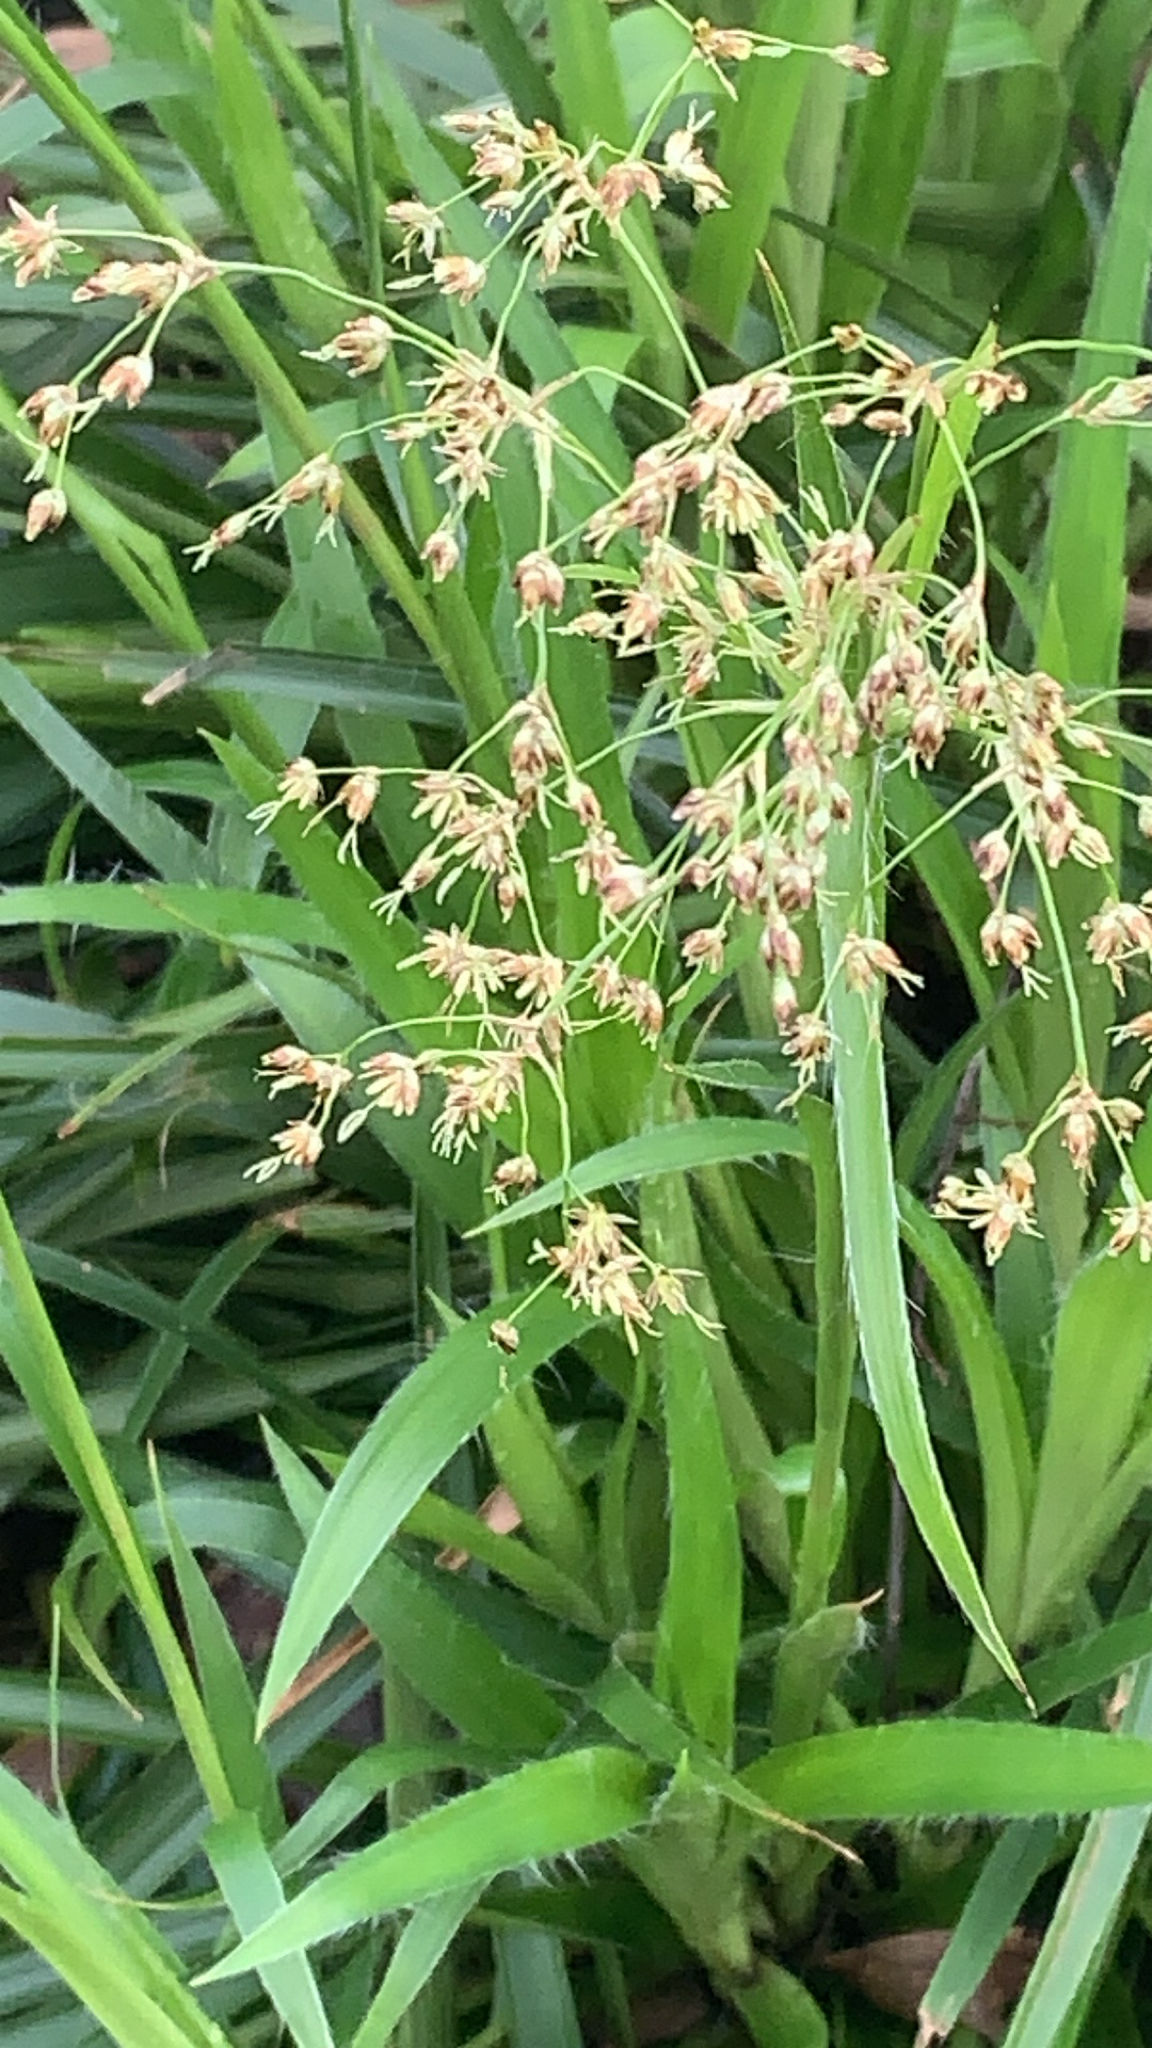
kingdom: Plantae
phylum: Tracheophyta
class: Liliopsida
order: Poales
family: Juncaceae
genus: Luzula
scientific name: Luzula sylvatica
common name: Great wood-rush
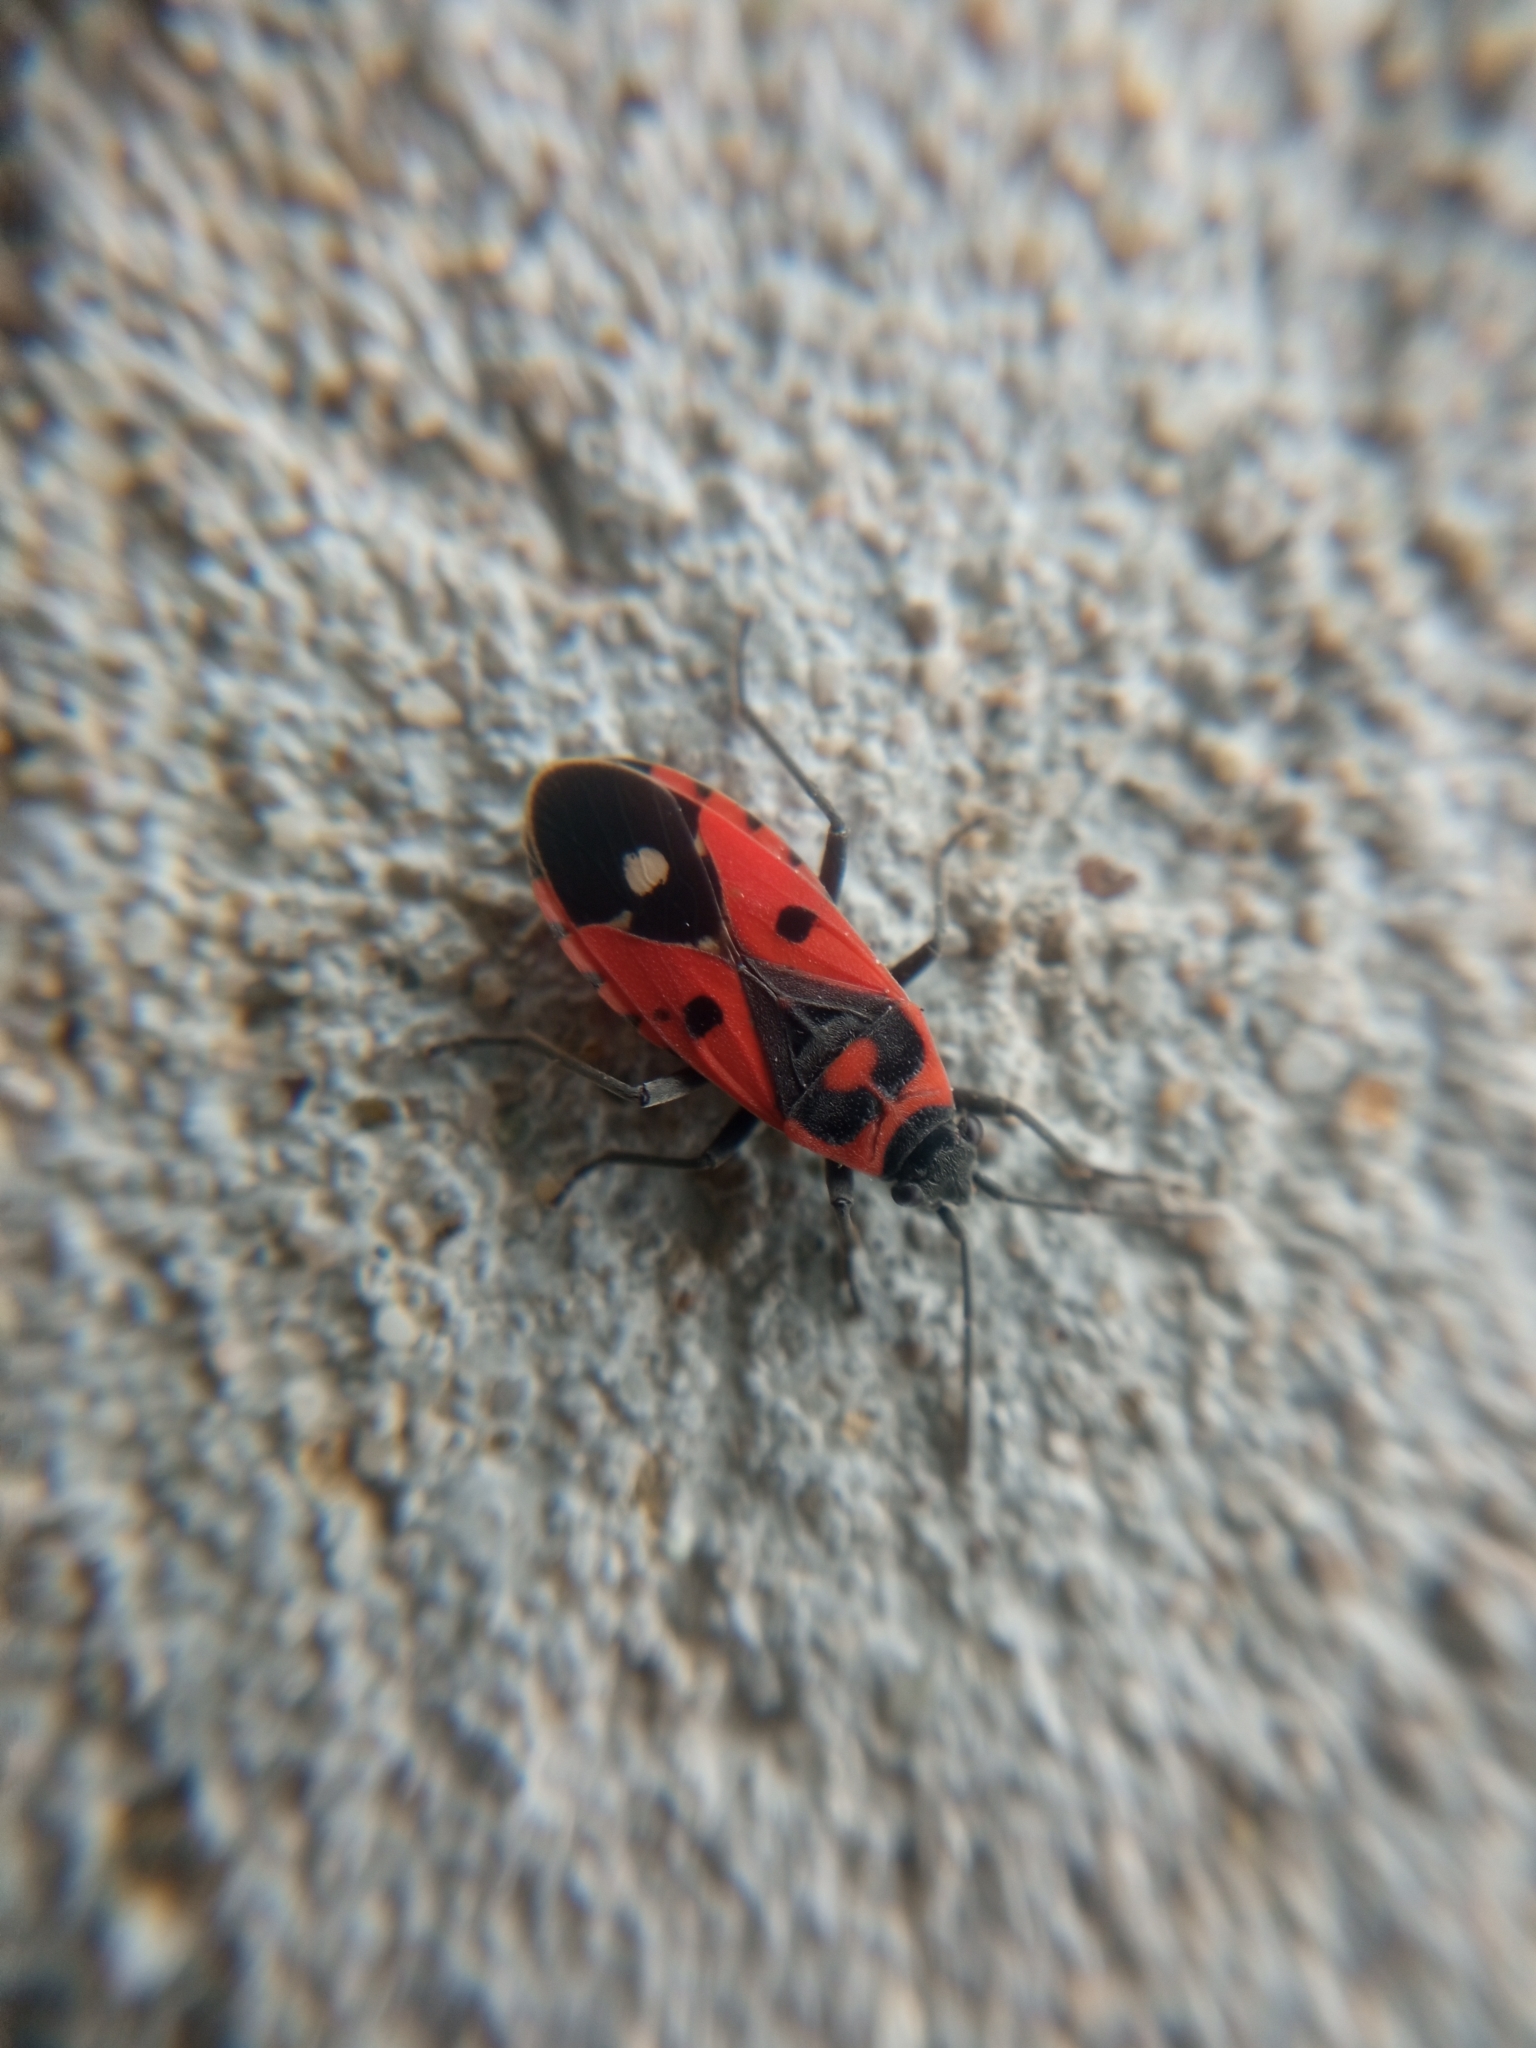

* * * * * * *

Requirement | Copy every line of text in the data above word for word, leaving out the pictures.

Answer in full |
kingdom: Plantae
phylum: Tracheophyta
class: Liliopsida
order: Poales
family: Juncaceae
genus: Luzula
scientific name: Luzula sylvatica
common name: Great wood-rush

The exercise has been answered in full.